Prompt:
Please copy out every line in the entries that includes the word "quelques".

Data in this exercise:
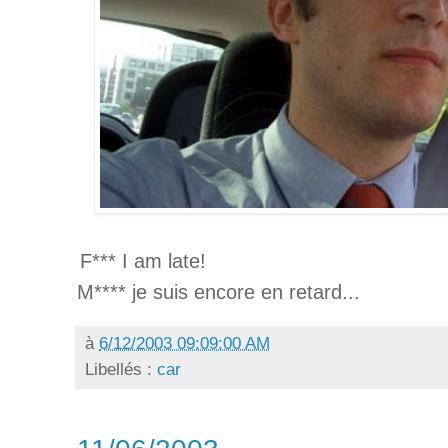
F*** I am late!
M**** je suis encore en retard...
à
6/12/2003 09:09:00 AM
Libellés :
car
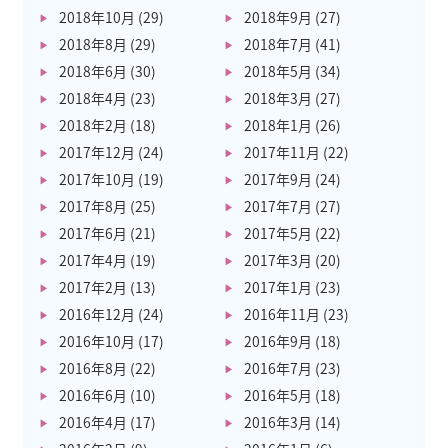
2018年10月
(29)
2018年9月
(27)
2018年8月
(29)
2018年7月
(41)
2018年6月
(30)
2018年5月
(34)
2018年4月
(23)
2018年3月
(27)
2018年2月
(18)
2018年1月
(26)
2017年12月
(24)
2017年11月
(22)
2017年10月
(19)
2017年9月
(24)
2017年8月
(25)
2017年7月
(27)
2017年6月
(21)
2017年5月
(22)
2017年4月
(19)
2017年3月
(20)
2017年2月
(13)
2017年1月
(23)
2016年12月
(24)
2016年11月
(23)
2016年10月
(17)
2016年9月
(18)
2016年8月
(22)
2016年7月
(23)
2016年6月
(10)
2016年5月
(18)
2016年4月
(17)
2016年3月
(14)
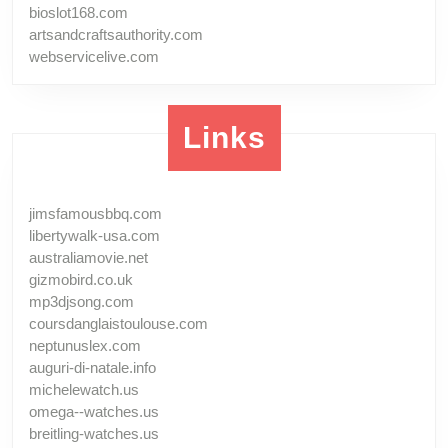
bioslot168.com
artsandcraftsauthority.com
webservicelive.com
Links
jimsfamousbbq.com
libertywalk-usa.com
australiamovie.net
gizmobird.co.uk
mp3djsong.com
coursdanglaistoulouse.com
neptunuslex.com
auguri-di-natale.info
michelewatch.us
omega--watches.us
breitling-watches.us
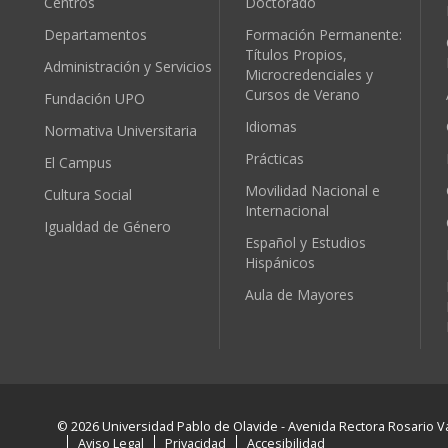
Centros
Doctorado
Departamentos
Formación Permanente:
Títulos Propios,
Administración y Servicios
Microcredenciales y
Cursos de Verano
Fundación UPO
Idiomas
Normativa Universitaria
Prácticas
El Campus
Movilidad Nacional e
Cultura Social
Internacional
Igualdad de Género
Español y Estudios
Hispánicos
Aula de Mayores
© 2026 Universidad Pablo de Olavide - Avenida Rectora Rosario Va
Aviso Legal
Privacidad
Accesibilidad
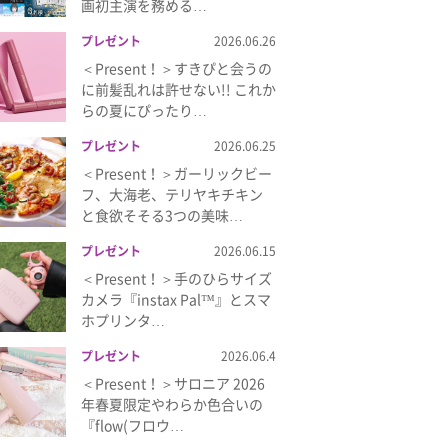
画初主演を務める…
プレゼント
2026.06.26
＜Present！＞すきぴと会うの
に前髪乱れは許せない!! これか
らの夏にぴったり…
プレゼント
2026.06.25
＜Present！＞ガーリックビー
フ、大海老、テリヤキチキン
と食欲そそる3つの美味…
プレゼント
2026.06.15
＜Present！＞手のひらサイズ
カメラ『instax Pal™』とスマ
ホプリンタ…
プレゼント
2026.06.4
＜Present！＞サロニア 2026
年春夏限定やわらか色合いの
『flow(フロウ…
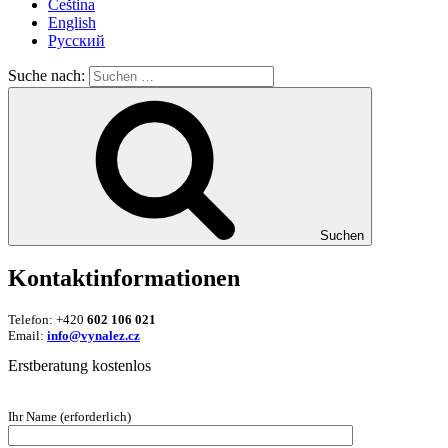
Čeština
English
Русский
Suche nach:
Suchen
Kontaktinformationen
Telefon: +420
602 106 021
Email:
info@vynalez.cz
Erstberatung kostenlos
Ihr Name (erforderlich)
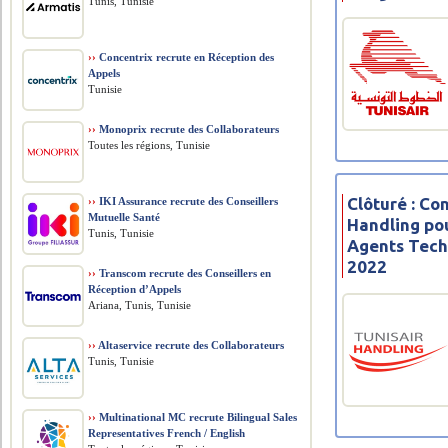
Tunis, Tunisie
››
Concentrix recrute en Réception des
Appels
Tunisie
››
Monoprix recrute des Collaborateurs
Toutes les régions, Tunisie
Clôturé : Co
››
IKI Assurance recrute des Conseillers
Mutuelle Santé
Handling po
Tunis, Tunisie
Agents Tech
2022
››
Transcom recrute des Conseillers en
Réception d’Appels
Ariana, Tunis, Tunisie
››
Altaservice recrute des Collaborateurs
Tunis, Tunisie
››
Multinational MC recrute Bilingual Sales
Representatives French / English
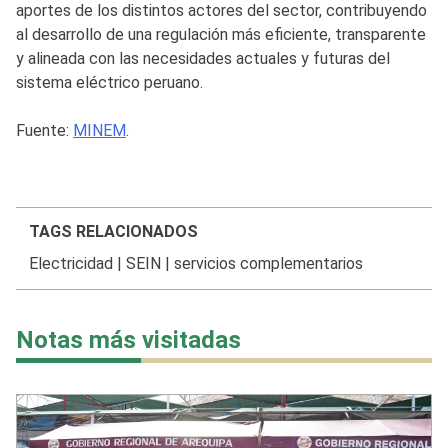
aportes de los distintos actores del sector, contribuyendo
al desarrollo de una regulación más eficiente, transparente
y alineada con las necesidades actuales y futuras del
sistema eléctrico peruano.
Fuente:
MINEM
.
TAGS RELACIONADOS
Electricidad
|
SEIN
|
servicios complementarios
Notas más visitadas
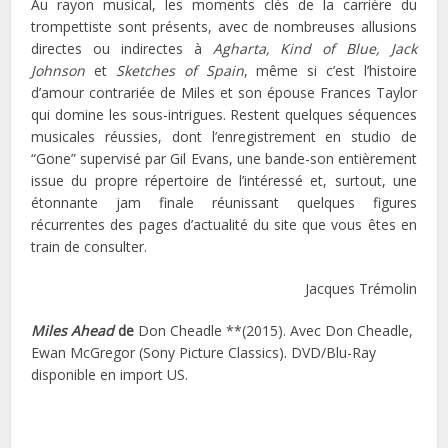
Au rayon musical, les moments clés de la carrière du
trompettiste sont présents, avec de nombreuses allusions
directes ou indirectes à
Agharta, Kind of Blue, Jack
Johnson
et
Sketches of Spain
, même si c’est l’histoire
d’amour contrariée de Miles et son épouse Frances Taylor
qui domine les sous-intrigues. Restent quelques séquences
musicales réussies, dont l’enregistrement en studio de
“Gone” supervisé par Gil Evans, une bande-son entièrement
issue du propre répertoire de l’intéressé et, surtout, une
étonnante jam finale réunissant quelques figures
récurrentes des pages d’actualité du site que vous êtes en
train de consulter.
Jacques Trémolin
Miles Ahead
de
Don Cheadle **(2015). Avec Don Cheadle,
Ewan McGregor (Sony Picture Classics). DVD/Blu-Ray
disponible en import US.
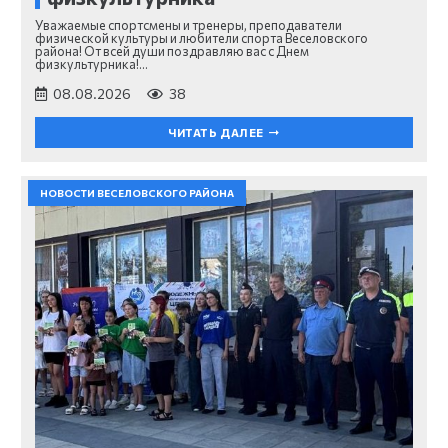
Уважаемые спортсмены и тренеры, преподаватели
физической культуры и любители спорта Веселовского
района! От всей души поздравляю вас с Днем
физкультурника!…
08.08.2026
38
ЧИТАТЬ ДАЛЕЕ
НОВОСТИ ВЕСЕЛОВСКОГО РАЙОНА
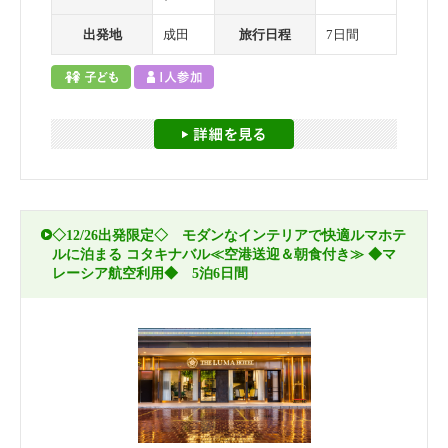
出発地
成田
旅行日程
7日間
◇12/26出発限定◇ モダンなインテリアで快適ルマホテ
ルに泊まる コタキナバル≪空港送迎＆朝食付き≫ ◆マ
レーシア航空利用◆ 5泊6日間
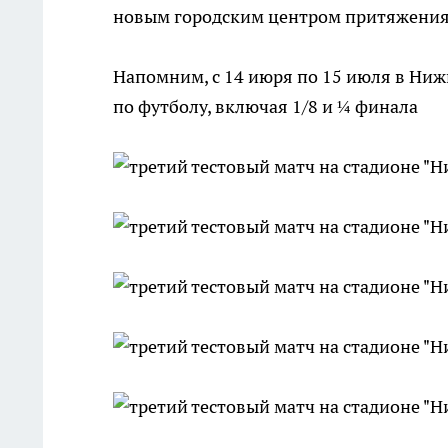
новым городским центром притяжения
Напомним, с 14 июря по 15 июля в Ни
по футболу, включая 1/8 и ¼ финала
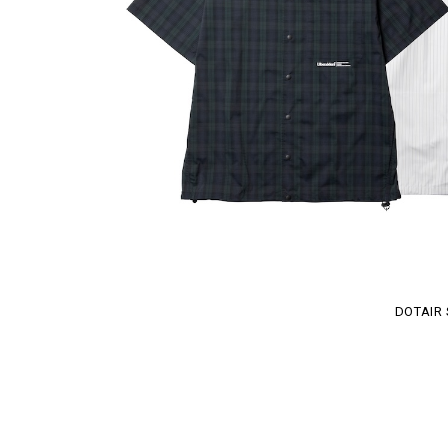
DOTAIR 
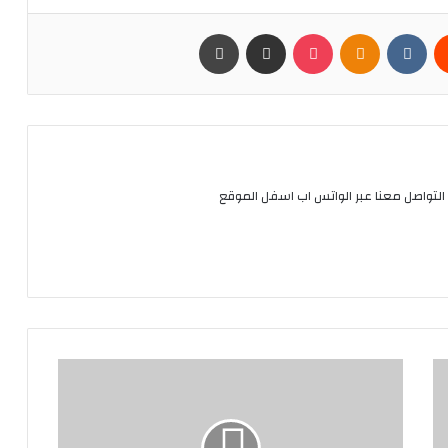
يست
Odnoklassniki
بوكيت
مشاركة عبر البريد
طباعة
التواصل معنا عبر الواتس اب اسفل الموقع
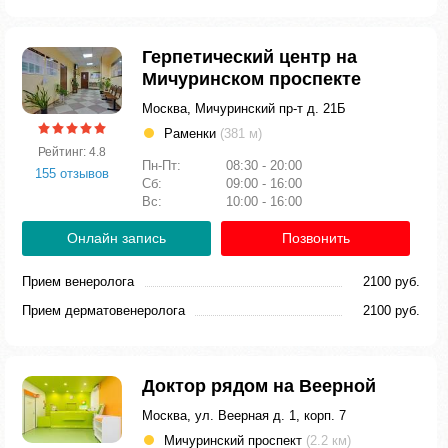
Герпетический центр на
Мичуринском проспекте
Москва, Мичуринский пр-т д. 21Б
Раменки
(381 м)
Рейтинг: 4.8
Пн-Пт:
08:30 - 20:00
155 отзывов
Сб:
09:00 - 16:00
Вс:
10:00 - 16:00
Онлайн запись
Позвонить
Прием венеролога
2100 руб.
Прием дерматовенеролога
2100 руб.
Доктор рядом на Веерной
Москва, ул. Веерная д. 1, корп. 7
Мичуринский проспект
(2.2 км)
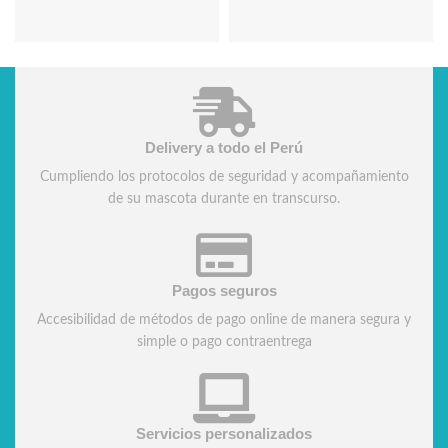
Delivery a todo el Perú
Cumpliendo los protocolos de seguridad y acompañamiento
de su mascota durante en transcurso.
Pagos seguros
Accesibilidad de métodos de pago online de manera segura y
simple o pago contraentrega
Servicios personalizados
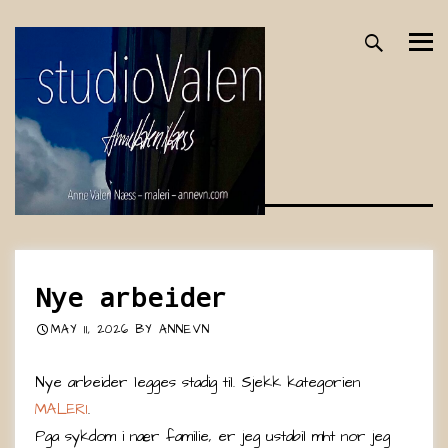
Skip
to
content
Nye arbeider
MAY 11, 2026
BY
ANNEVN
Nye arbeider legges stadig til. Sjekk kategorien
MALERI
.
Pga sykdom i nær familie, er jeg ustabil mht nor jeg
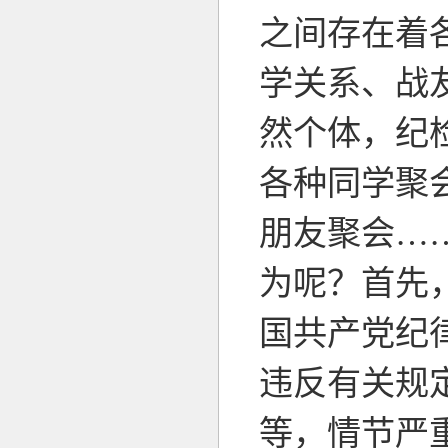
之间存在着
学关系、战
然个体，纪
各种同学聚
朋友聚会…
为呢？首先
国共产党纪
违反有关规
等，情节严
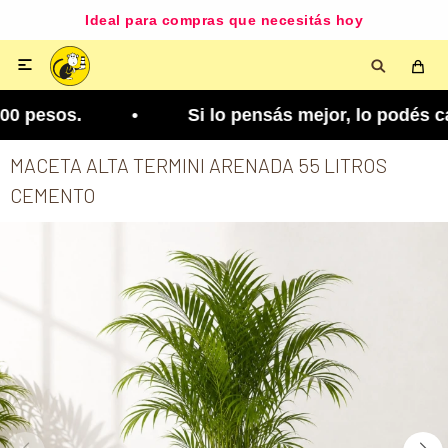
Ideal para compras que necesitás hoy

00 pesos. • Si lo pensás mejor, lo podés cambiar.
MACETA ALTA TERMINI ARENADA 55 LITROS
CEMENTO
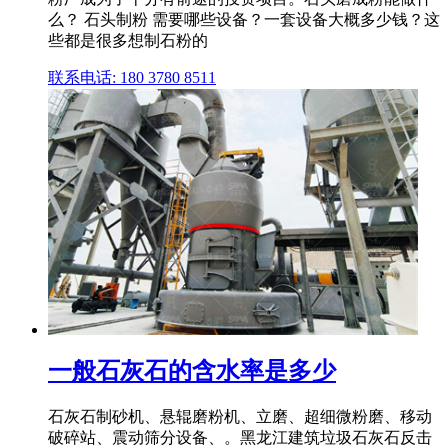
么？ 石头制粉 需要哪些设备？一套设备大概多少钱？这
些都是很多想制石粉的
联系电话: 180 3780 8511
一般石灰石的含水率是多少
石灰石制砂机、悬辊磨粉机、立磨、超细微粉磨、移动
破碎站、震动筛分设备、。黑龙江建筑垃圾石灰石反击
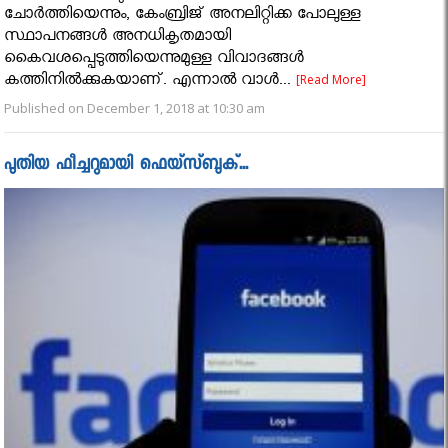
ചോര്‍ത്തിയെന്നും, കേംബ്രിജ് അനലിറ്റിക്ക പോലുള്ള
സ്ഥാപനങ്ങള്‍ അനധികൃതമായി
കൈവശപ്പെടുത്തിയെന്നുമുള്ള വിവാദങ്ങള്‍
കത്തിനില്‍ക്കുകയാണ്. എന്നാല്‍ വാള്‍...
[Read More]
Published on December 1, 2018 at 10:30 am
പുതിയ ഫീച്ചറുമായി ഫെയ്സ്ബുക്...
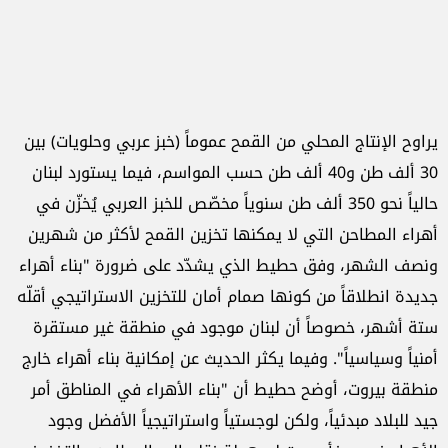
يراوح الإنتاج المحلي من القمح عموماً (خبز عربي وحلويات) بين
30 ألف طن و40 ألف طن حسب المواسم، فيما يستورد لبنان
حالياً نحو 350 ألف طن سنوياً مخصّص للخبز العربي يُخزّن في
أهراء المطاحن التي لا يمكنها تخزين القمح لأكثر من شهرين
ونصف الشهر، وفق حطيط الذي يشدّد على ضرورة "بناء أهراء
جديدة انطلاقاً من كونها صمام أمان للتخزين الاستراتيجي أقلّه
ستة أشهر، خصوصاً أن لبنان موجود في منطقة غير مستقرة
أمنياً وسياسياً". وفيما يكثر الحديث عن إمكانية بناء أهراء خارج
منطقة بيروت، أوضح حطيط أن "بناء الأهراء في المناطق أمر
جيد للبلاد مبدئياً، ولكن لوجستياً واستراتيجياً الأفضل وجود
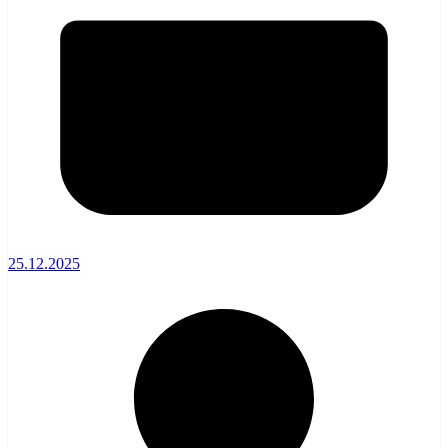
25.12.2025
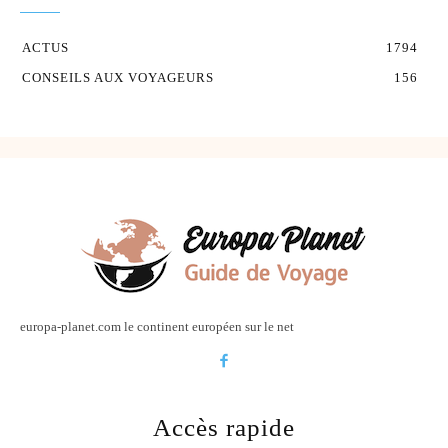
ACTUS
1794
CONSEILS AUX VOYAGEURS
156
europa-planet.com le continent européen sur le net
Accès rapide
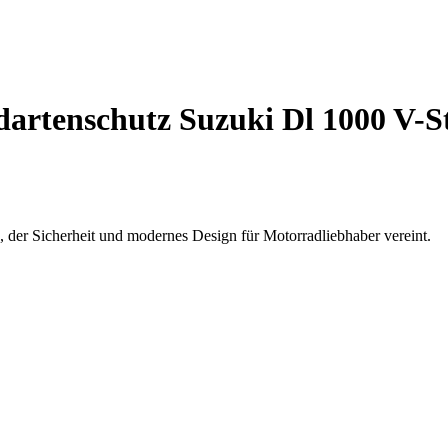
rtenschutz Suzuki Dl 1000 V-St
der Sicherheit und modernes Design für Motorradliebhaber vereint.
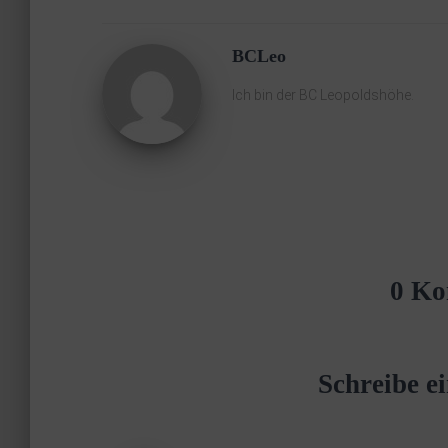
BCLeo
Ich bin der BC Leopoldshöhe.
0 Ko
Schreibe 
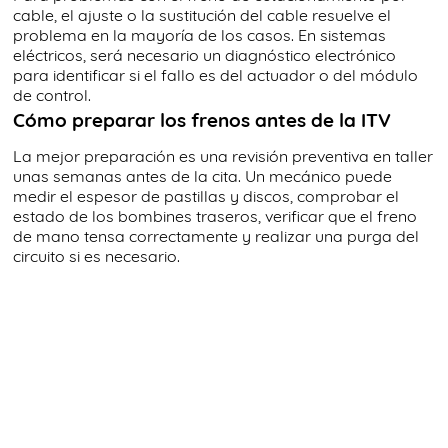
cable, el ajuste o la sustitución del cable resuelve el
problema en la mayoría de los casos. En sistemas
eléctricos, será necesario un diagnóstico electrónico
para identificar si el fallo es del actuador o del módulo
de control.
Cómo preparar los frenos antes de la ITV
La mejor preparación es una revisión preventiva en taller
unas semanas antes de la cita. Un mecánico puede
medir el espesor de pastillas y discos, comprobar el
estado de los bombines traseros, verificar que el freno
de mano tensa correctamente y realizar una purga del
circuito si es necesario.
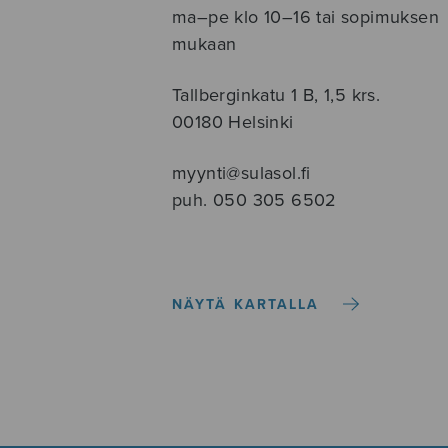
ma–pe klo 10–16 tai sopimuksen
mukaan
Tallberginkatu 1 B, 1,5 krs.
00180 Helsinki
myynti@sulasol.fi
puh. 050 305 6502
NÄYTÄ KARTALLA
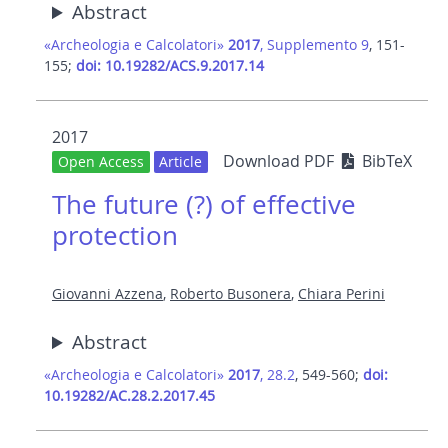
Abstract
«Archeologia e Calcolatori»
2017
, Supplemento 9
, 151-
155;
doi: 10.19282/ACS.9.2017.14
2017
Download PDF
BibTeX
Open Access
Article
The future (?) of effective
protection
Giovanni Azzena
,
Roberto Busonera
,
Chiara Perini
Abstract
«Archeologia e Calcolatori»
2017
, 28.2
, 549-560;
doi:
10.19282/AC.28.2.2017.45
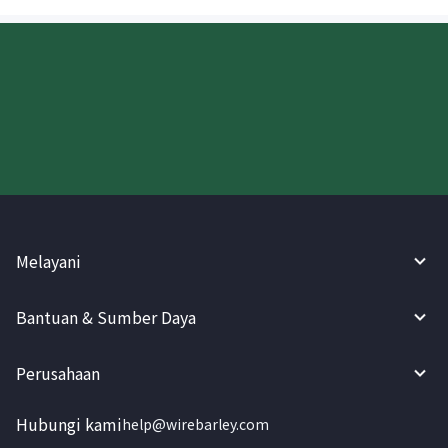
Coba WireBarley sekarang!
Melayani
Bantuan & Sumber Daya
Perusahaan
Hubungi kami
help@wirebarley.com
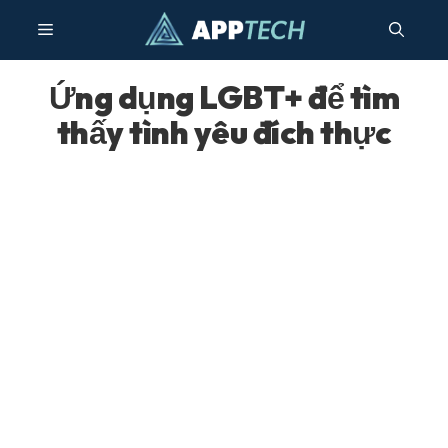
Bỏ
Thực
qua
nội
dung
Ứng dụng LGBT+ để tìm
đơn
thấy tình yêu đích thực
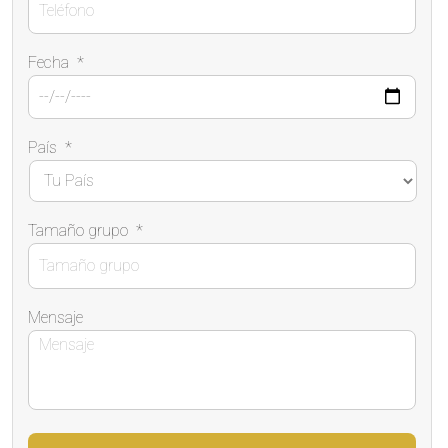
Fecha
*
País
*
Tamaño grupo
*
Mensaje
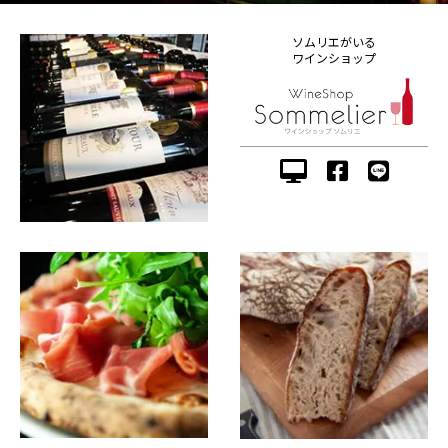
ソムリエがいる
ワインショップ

Written solution:
qui domine les sous-intrigues. Restent quelques séquences
étonnante jam finale réunissant quelques figures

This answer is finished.